From The Archive: অঙ্গার AWNGAR by Sarker Protick
From the Archive highlights previous writings on photography from Foam Magazine to cast light on current topics and ongoing debates in the world of photography and beyond.
To engage photographically with the world is to fulfil a need to understand and know the world, helping define one's place within it. This is an inherent sensibility we photographers possess, often without really even acknowledging it. Sarker Protick's relationship to his immediate world comes from such a motivation, amongst others. He has worked for some years now in his home country, Bangladesh; a relatively young nation with a rich and tumultuous history. As part of the Indian subcontinent known as the region of Bengal, once part of Eastern India, once ruled over by the British during its Empire, it was Partition in 1947 that led to its separation.
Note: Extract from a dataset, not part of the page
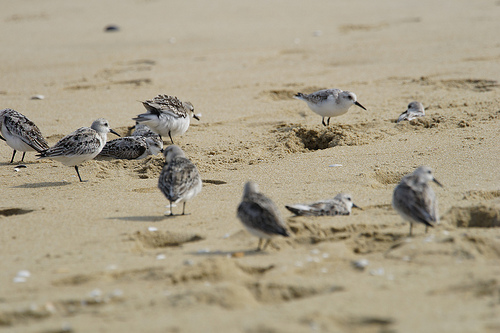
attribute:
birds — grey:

Firstly, as East Pakistan, and after the 1971 uprising, as an autonomous Bangladesh.
Protick's recent work, in my mind, has taken two trajectories; one is experimental, abstract and sensorial, the other more rooted in a reflection of the region's socio-politics, its history, people and contemporary life. The latter trajectory has taken focus on infrastructures such as industry, waterways, architecture and railways. As the region was part of British conquest since the very beginnings of the Empire, there is a significant legacy leftover from the colonial era. As the control of this area has shifted between powers, the far-reaching implications on the lives of people both before and after Partition continues to haunt the nation in its postcolonial form.
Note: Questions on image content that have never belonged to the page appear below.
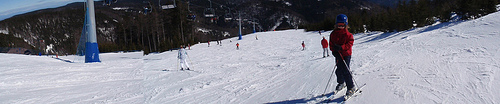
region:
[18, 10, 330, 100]
this ski slope is busy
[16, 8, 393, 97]
the photo is a panorama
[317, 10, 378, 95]
this skier has a red jacket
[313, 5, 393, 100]
the helmet is blue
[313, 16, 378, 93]
the skier has two poles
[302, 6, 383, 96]
the skier has black pants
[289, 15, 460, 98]
three skiers wear red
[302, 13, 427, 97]
the skier wears a helmet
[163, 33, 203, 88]
this skier wears a grey jacket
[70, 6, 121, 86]
the pole has blue trim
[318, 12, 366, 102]
The woman is skiing.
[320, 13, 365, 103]
The woman is on skis.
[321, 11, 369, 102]
The woman is on the snow.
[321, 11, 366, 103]
The woman is holding ski poles.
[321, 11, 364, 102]
The woman is wearing a helmet.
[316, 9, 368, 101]
The woman is wearing sunglasses.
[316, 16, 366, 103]
The woman is wearing a jacket.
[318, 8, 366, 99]
The woman is wearing black pants.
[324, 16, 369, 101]
The woman is wearing ski boats.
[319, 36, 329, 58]
The man in the background is wearing a red jacket.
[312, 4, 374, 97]
A boy standing up on his ski skates.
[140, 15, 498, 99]
Many people visiting the ski resort.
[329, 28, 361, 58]
Warm ski jacket suitable for the weather.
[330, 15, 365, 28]
Blue helmet worn to protect the boy's head.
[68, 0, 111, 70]
Blue and grey electrical pole.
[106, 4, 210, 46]
Trees lining up the ski arena.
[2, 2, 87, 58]
Mountains can be seen from the ski resort.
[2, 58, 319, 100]
The ground was cover with snow.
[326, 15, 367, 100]
The boy trying to balance himself using ski poles.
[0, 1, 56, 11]
Ocean can be seen in the horizon.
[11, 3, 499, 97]
It was a beautiful winter.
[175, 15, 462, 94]
Many people skiing at the resort.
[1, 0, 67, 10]
Ocean water can be seen in the horizon.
In AWNGAR, Protick's lens seeks out the features and immediate environment of the East Bengal Railway which in this body of work, appears in a state of abandonment. The British, who in need of regional control and transportation of resources built and expanded the subcontinent's vast railway network and much of it is still there. Today, the railway stands as an example of both promise and neglect. Vital as a lifeline for transit and regional links, but shown here as defunct, derelict, succumbing to nature and the elements. It's not a project that seeks nostalgia or pines for reversal to a golden era, nor does it attempt to necessarily aestheticise the aged Victorian design of buildings, bridges and workshops that line the railway. Instead, Protick, through careful selection, meditates upon the significance of the region's history, acknowledging the country's colonial past and its attempts to recover as a modern, independent nation. Perhaps alluding to how the present signals a continued struggle regardless of an apparent freedom.
Protick points to this political turmoil with the railway as a metaphor. A visualisation that includes; redundant, imperial era heavy plant and machinery; dusty, antiquated features from a clearly bygone time; the dark, foreboding detail of the railway's bridges; overgrown train tracks that appear to no longer have a destination; the occasional glimpse of people that appear to be stuck in limbo. These images, indicating states of stasis hint at the discursive space of postcoloniality. A key image in the project, a stagnant, wood strewn, oily, black swamp implies suggestion of the colonial past leaving the postcolonial subject fragmented, stranded, unable to easily move beyond their current position. Stuck in the mud.
The colonial-era tool of photography does its best here. In the hands of Protick, it comes full circle in being employed to survey the aftereffects of colonialism. A nation etched out of imperial rule, the results of British departure and the chaotic outcomes of post-Partition. I have no doubt that Protick's 'need to know' comes from his awareness of how significant this past is and how important he feels it is for the present to somehow evolve beyond the ruination that befell the region. It is testament to how these histories continue to define the present and will likely define the future.
About the artist
SARKER PROTICK has developed a practice that combines the roles of image-maker, teacher and infrequently a curator. His works revolve around the subjects of impermanence, materiality of time and the metaphysical prospects of light and space. He is the recipient of Joop Swart Masterclass, Magnum Foundation Fund, Light Work Residency as well as World Press Photo Awards and has exhibited at Hamburg Triennale, Paris Photo and Dhaka Art summit among others. Protick is a faculty member of Pathshala South Asian Media Institute and Co-curator at Chobi Mela International Festival of Photography.
About the author
SUNIL SHAH is an artist and writer. He is a PhD candidate at Central St. Martins, University of the Arts London (UAL) researching art and exhibition histories with a particular focus on Okwul Enwezor's Documenta11 (2002). His work centres on visual document, photography, and archives with an interest in analysing their role in relation to postcolonial theory, political science, and Black studies. He is associate editor of American Suburb X, online visual culture platform.